Amin menjelaskan, tambang pasir di perairan Spermonde, khususnya perairan Sangkarrang, telah menyebabkan perubahan yang signifikan di dasar laut sehingga pola arus dan gelombang menjadi lebih besar. Dampak abrasi pun timbul dan mengikis sebagian besar bibir pantai.
Selain itu, terjadi peningkatan sedimen, merusak ekosistem terumbu karang sehingga menurunkan populasi ikan di sekitar perairan Spermonde. “Terutama di wilayah Copong menurun drastis. Padahal itu merupakan zona tangkap utama bagi ribuan nelayan, tidak hanya yang di Pulau Kodingareng, tetapi juga nelayan di pulau-pulau kecil lainnya,” jelas Amin.
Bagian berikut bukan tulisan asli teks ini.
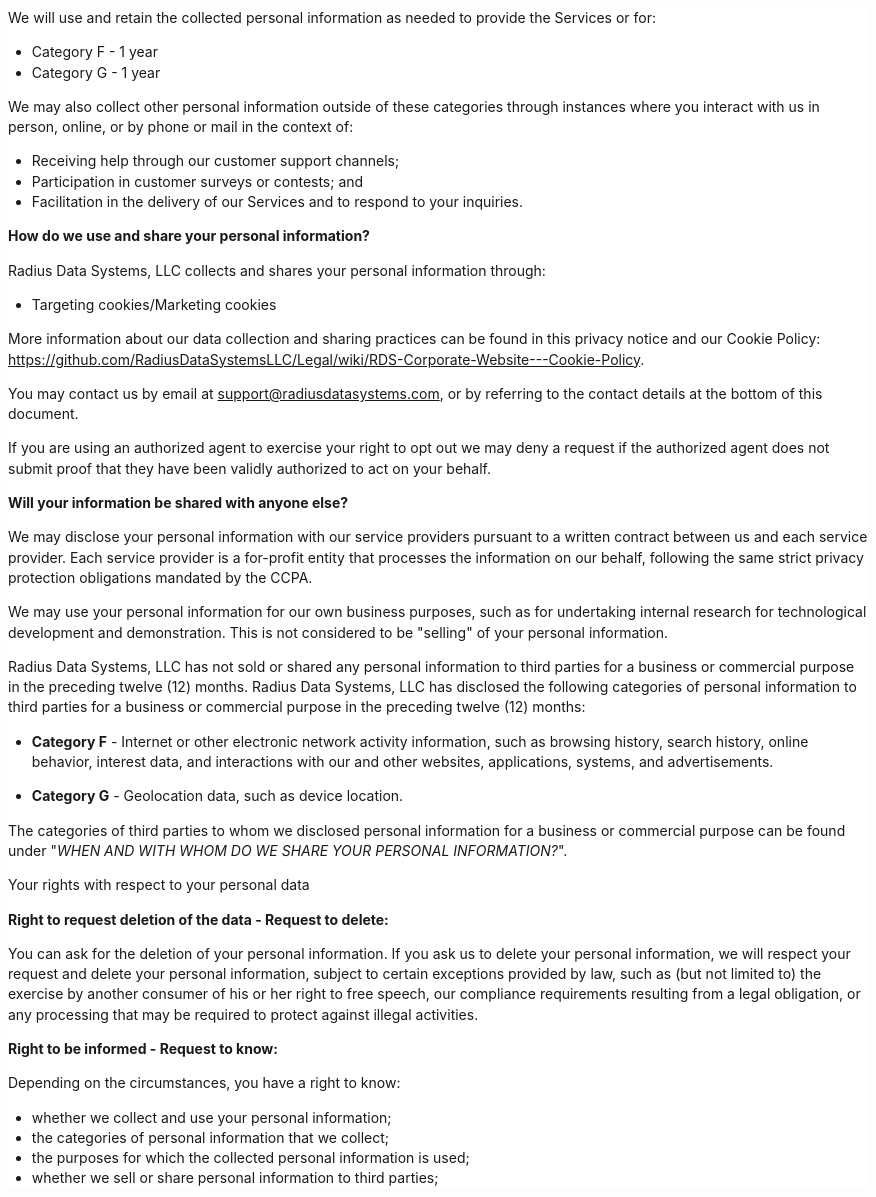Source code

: <p>We will use and retain the collected personal information as needed to provide the Services or for:</p>
<ul>
<li>Category F - 1 year</li>
<li>Category G - 1 year</li>
</ul>
<p>We may also collect other personal information outside of these categories through instances where you interact with us in person, online, or by phone or mail in the context of:</p>
<ul>
<li>Receiving help through our customer support channels;</li>
<li>Participation in customer surveys or contests; and</li>
<li>Facilitation in the delivery of our Services and to respond to your inquiries.</li>
</ul>
<p><strong>How do we use and share your personal information?</strong></p>
<p>Radius Data Systems, LLC collects and shares your personal information through:</p>
<ul>
<li>Targeting cookies/Marketing cookies</li>
</ul>
<p>More information about our data collection and sharing practices can be found in this privacy notice and our Cookie Policy: <a href="https://github.com/RadiusDataSystemsLLC/Legal/wiki/RDS-Corporate-Website---Cookie-Policy">https://github.com/RadiusDataSystemsLLC/Legal/wiki/RDS-Corporate-Website---Cookie-Policy</a>.</p>
<p>You may contact us by email at <a href="mailto:support@radiusdatasystems.com">support@radiusdatasystems.com</a>, or by referring to the contact details at the bottom of this document.</p>
<p>If you are using an authorized agent to exercise your right to opt out we may deny a request if the authorized agent does not submit proof that they have been validly authorized to act on your behalf.</p>
<p><strong>Will your information be shared with anyone else?</strong></p>
<p>We may disclose your personal information with our service providers pursuant to a written contract between us and each service provider. Each service provider is a for-profit entity that processes the information on our behalf, following the same strict privacy protection obligations mandated by the CCPA.</p>
<p>We may use your personal information for our own business purposes, such as for undertaking internal research for technological development and demonstration. This is not considered to be &quot;selling&quot; of your personal information.</p>
<p>Radius Data Systems, LLC has not sold or shared any personal information to third parties for a business or commercial purpose in the preceding twelve (12) months. Radius Data Systems, LLC has disclosed the following categories of personal information to third parties for a business or commercial purpose in the preceding twelve (12) months:</p>
<ul>
<li><p><strong>Category F</strong> - Internet or other electronic network activity information, such as browsing history, search history, online behavior, interest data, and interactions with our and other websites, applications, systems, and advertisements.</p>
</li>
<li><p><strong>Category G</strong> - Geolocation data, such as device location.</p>
</li>
</ul>
<p>The categories of third parties to whom we disclosed personal information for a business or commercial purpose can be found under &quot;<em>WHEN AND WITH WHOM DO WE SHARE YOUR PERSONAL INFORMATION?</em>&quot;.</p>
<p>Your rights with respect to your personal data</p>
<p><strong>Right to request deletion of the data - Request to delete:</strong></p>
<p>You can ask for the deletion of your personal information. If you ask us to delete your personal information, we will respect your request and delete your personal information, subject to certain exceptions provided by law, such as (but not limited to) the exercise by another consumer of his or her right to free speech, our compliance requirements resulting from a legal obligation, or any processing that may be required to protect against illegal activities.</p>
<p><strong>Right to be informed - Request to know:</strong></p>
<p>Depending on the circumstances, you have a right to know:</p>
<ul>
<li>whether we collect and use your personal information;</li>
<li>the categories of personal information that we collect;</li>
<li>the purposes for which the collected personal information is used;</li>
<li>whether we sell or share personal information to third parties;</li>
Meski aktivitas penambangan pasir laut telah berhenti, namun nelayan masih kesulitan untuk melaut. Apalagi, hasil tangkapan mereka juga belum kembali normal seperti sebelum adanya penambangan. Hal tersebut diungkapkan Aswin, salah satu dari seribuan nelayan Pulau Kodingareng yang selama ini berjuang menolak penghentian tambang pasir.
“Sekarang kondisi di Copong sudah berubah sejak kapal tambang masuk (beroperasi). Wilayah tangkapan ikan sekitar Copong selalu keruh seperti air cucian beras. Kabur, kami susah melihat. Kami susah dapatkan hasil tangkapan seperti dulu,” ungkap nelayan panah ini dalam pertemuan yang sama.
Jumiati, perwakilan kelompok perjuangan perempuan Kodingareng menambahkan, dampak lain yang dirasakan selama ini adalah renggangnya silaturahmi sosial dengan tetangga hingga internal keluarga. “Biasanya kita harus utang ke tetangga, karena hasil tangkapan sudah tidak ada. Belum lagi bertengkar biasa untuk beli bensin kapal (perahu) sama uang jajan anak-anak,” imbuhnya.
Jumiati adalah satu dari 2.251 perempuan Kodingareng yang merasakan dampak langsung akibat penambangan pasir laut. Dia menegaskan, sampai kapan pun tidak akan pernah berhenti berjuang menolak aktivitas penambangan pasir laut hingga izinnya betul-betul dicabut oleh Pemprov Sulsel.